### 抜粋
----------------------------------------

全編の再編集・現代語訳
第七巻 時の事 前篇
七―一(泰伯【たいはく】第八―一九)
孔子が言いました。
「堯(ぎょう)は偉大な君主であった。この上もなく高い、天の徳にあやかったのは堯(ぎょう う)だけである。人民はその徳の広さを言い表しようがなかった。彼の業績は偉大で、輝かしい文化と制度をつくり上げた」
七―二(堯曰第二十―一の一部)
堯(ぎょう)が天子の地位を舜(しゅん)に譲らんとしたとき言いました。
「ああ汝、舜よ。天の巡る運命は汝が身にあり、汝帝位につくべき時ぞ! しっかりと、中道を守る政治を執れ。全国の人々が困窮することがないよう、天の恵みが永遠に続かんことを!」
舜もまた、帝位を禹(う)に譲るとき、その言葉を告げた。
七―三 (泰伯第八―一八)
孔子が言いました。
「舜(しゅん)や禹(う)が天下を治めることは壮大なものであった。それでいて全てを賢明な家臣にまかせ、自分ではまるで何もしていないかのようであった」
七―四(衛霊公第一五―五)
孔子が言いました。
「何もしないでいて世を治められたのは、まあ舜(しゅん)であろう。彼は一体何をしたかと言えば、自らを慎み、帝王として国政一途に心を傾け、正しく帝位についていただけである」
七―五 (泰伯第八―二一)
孔子が言いました。

----------------------------------------

### 表示情報
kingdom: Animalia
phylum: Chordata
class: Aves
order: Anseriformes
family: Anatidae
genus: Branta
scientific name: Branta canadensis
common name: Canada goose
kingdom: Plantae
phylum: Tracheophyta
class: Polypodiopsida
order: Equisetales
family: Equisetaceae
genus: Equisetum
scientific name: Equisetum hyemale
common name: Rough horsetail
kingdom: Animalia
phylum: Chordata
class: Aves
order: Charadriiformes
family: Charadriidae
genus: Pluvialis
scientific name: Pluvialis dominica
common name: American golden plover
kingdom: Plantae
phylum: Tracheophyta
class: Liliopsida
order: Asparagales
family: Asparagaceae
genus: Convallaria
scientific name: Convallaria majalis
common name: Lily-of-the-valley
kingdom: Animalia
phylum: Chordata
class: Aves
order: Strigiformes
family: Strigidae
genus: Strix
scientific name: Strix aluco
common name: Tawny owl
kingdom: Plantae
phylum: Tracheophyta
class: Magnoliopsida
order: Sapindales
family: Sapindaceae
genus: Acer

----------------------------------------

### 作業の指示
1. 抜粋の各節で、番号の後の括弧内に書かれている出典をすべて書き出してください。
2. 抜粋にある「ああ汝、舜よ」で始まる段落を、要点を残して短く書き直してください。
3. 堯・舜・禹をめぐる孔子の言葉の抜粋を、最後の文の後から書き継いでください。

### 練習の解答
1.
泰伯第八―一九
堯曰第二十―一の一部
泰伯第八―一八
衛霊公第一五―五
泰伯第八―二一

2. 堯は舜に言った。「天命は汝にあり、今こそ帝位につくときだ。中道を守る政治を行い、全国の人々を困窮させず、天の恵みが永く続くようにせよ。」

3.
「禹(う)は非のうちどころがない。 食事を切りつめても、祖先へのお供え物は立派にし、まごころを尽くし。衣服を質素にしながら、祭礼の衣冠は十分に立派にし。宮殿の住まいは粗末にしても、治水に全力を尽くした。禹(う)には少しの非のうちどころもない」
七―六 (子張第一九―二〇)
孔子が言いました。
「殷の紂王(ちゅうおう)は、善くないと言っても伝説ほどにはひどくなかったようだ。だから、上に立つ者が悪い評判を嫌うのは、一端悪評が立つと、ゴミの集まる下流のように、世の中のすべての汚名がみな自分に集まるからである」
七―七 (公冶長第五―二三)
孔子が言いました。
「伯夷(はくい)と叔斉(しゅくせい)の兄弟は、悪事をにくんだ厳しい人であった。しかし、過去のことはいつまでも根にもたなかった。だから人から怨まれることが少なかった」
七―八 (泰伯第八―一)
孔子が言いました。
「周の泰伯(たいはく)こそ最高の人格者だと言えよう。三度も天下を譲った目立たぬ徳行は、人民はそのことを知らず称えることもなかった」
七―九 (憲問第一四―一六)
孔子が言いました。
「春秋の覇者のうち、晋(しん)の文公(ぶんこう)は謀略にたけていたが、正攻法を守らなかった。一方の斉の桓公(かんこう)は原則を堅守し、謀略を用いなかった」
七―一〇 (憲問第一四―一七)
弟子の子路(しろ)が言いました。
「斉(せい)の国の桓公(かんこう)が、かって相続争いで異母兄の糾(きゅう)を殺したとき、その側近のうち、召忽(しょうこつ)は殉死(じゅんし)したが、管仲(かんちゅう)は生き残り、かえって仇の桓公(かんこう)に仕えました。これは仁では無いでしょうね」
孔子は言いました。
「桓公(かんこう)が九回も武力に頼らずに諸侯を会合させたのは、管仲(かんちゅう)の功績であった。殉死しなかったのは小さいことで、誰がその仁に及ぼうか、誰がその仁に及ぶものか!」
七―一一(憲問第一四―一八)
弟子の子貢(しこう)が言いました。
「管仲(かんちゅう)は仁者ではないでしょう。桓公(かんこう)が異母兄の糾(きゅう)を殺したとき、殉死しなかったばかりか、かえって桓公の宰相となって仕えました」
孔子が言いました。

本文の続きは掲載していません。